Abstract:Purpose: In some proton therapy facilities, patient alignment relies on two 2D orthogonal kV images, taken at fixed, oblique angles, as no 3D on-the-bed imaging is available. The visibility of the tumor in kV images is limited since the patient's 3D anatomy is projected onto a 2D plane, especially when the tumor is behind high-density structures such as bones. This can lead to large patient setup errors. A solution is to reconstruct the 3D CT image from the kV images obtained at the treatment isocenter in the treatment position. Methods: An asymmetric autoencoder-like network built with vision-transformer blocks was developed. The data was collected from 1 head and neck patient: 2 orthogonal kV images (1024x1024 voxels), 1 3D CT with padding (512x512x512) acquired from the in-room CT-on-rails before kVs were taken and 2 digitally-reconstructed-radiograph (DRR) images (512x512) based on the CT. We resampled kV images every 8 voxels and DRR and CT every 4 voxels, thus formed a dataset consisting of 262,144 samples, in which the images have a dimension of 128 for each direction. In training, both kV and DRR images were utilized, and the encoder was encouraged to learn the jointed feature map from both kV and DRR images. In testing, only independent kV images were used. The full-size synthetic CT (sCT) was achieved by concatenating the sCTs generated by the model according to their spatial information.

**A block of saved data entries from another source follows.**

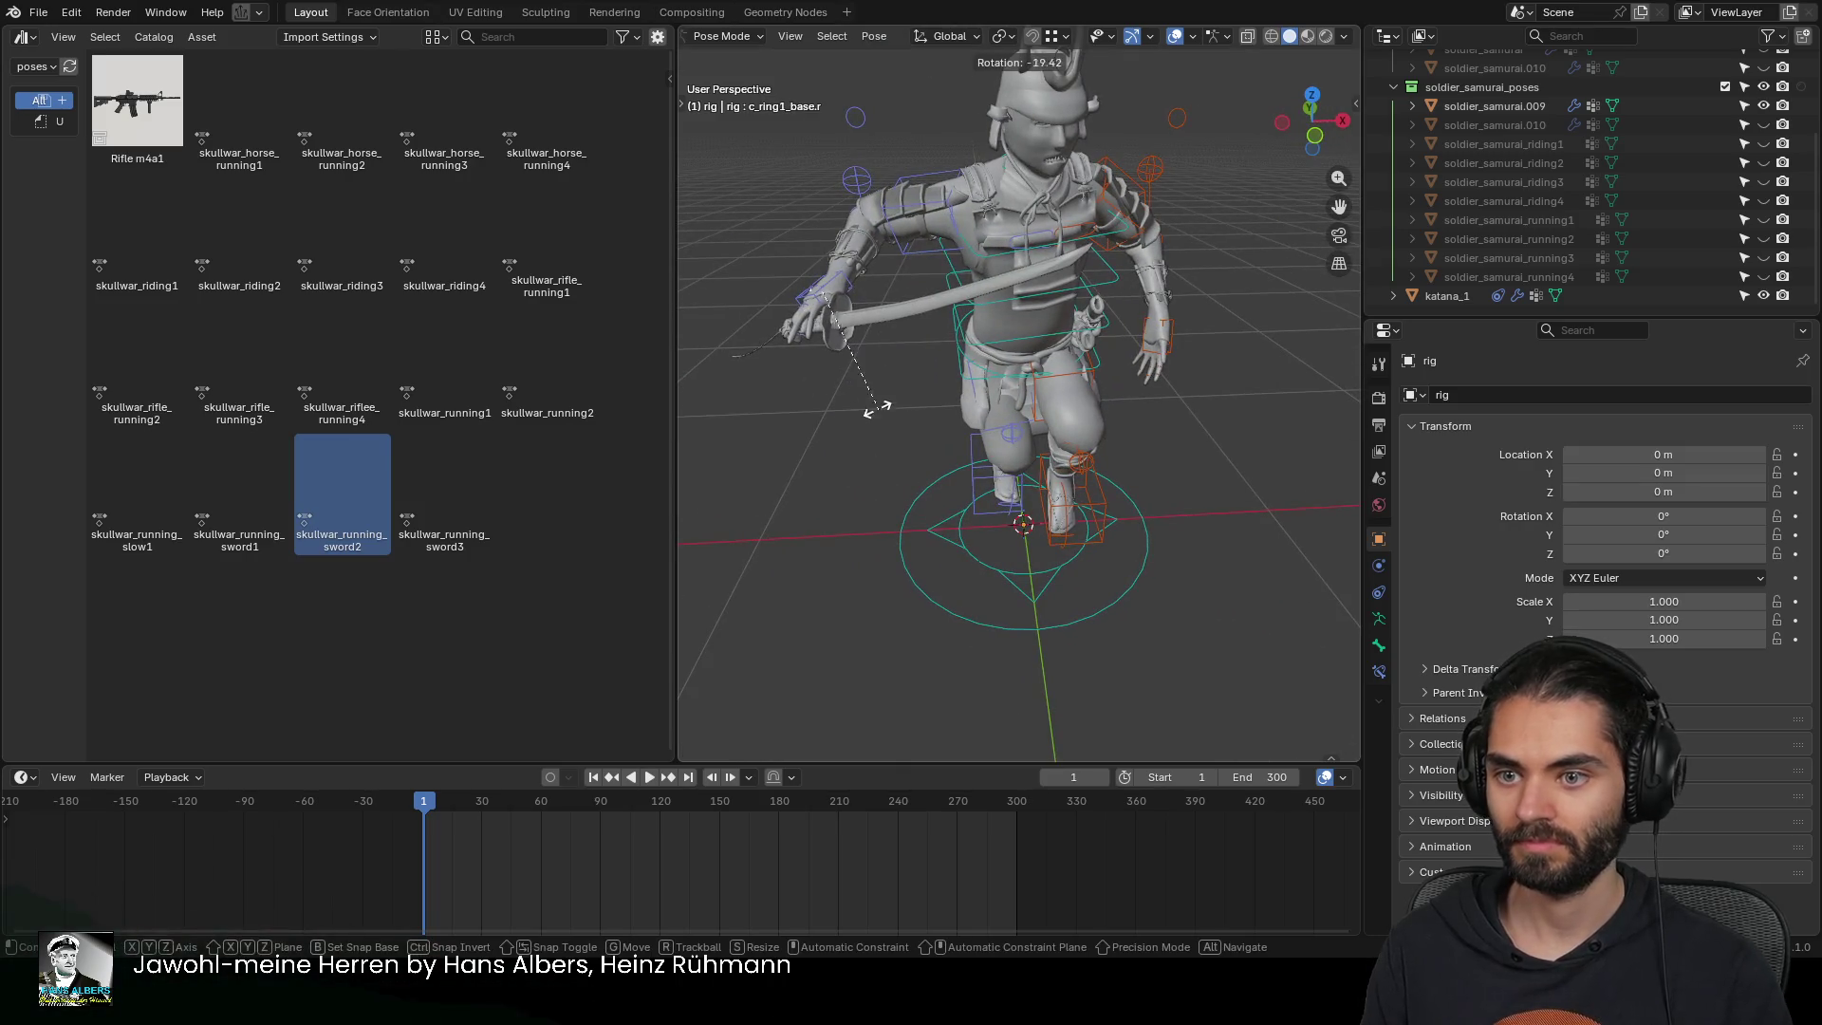
click(829, 292)
key(g)
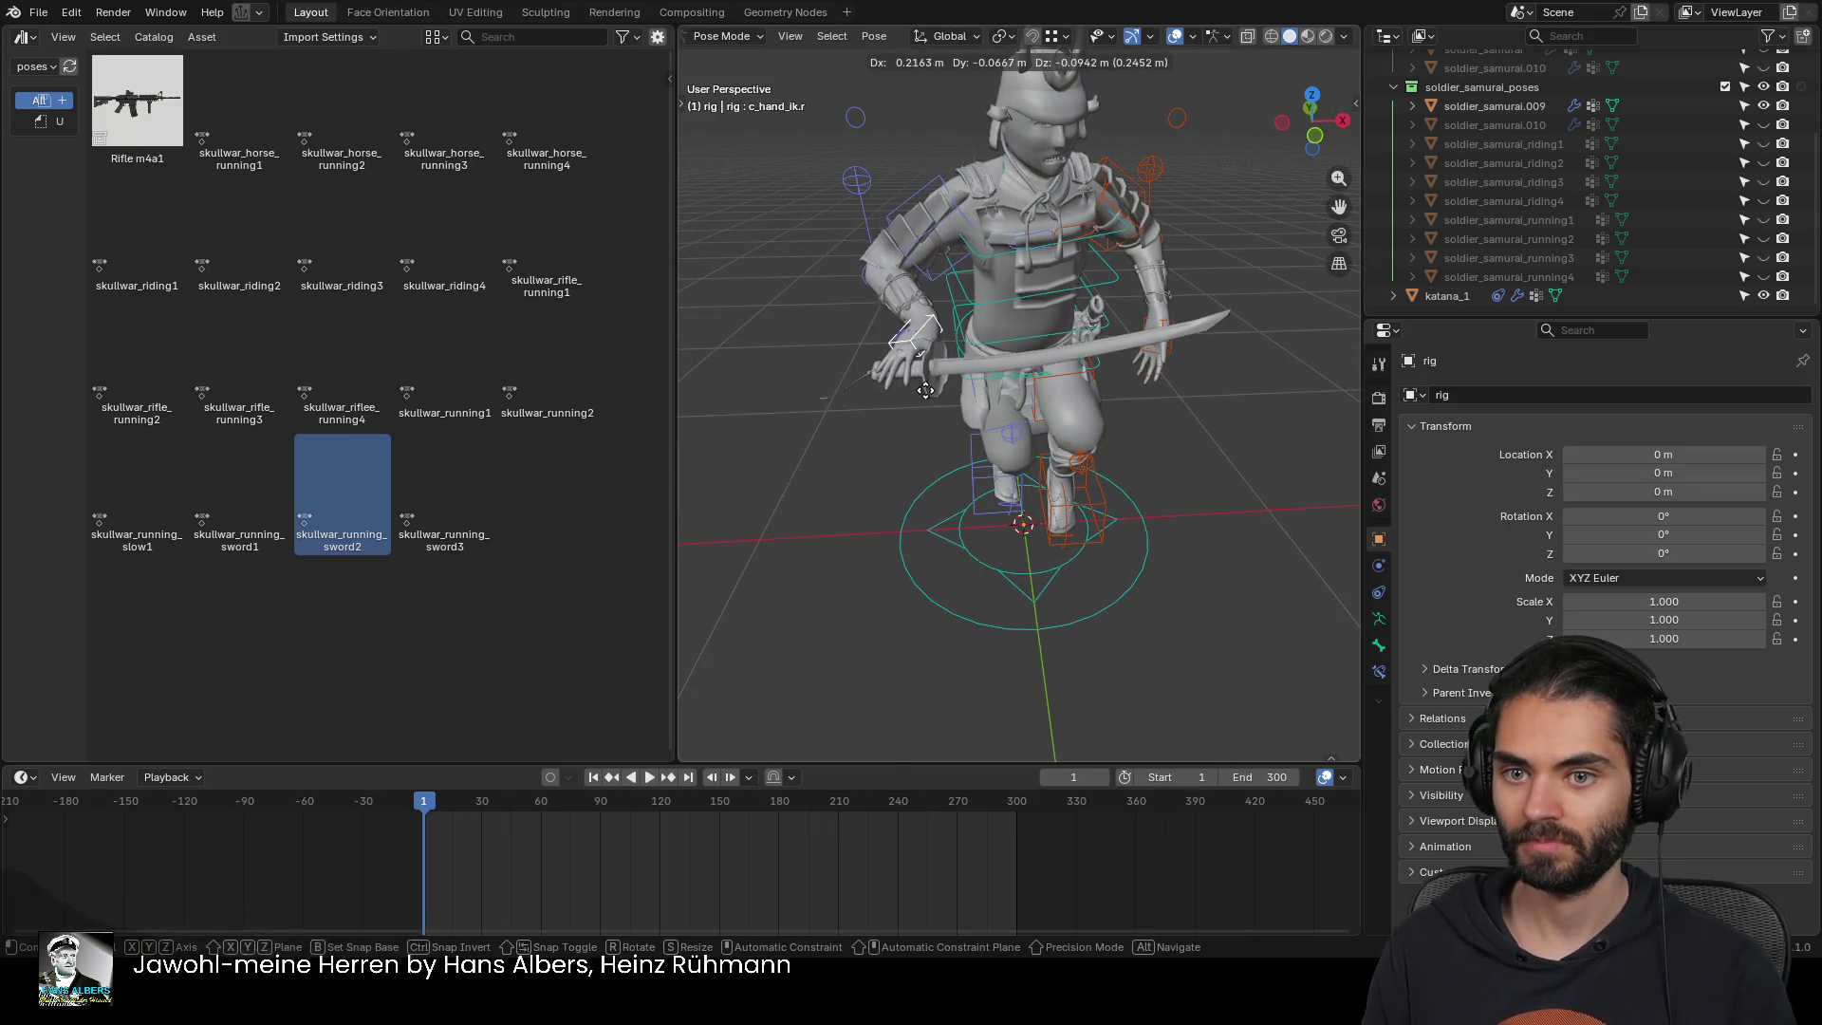
click(903, 440)
middle_drag(903, 440, 1072, 532)
key(r)
click(1153, 471)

The image quality of the synthetic CT (sCT) was evaluated using mean absolute error (MAE) and per-voxel-absolute-CT-number-difference volume histogram (CDVH). Results: The model achieved a speed of 2.1s and a MAE of <40HU. The CDVH showed that <5% of the voxels had a per-voxel-absolute-CT-number-difference larger than 185 HU. Conclusion: A patient-specific vision-transformer-based network was developed and shown to be accurate and efficient to reconstruct 3D CT images from kV images.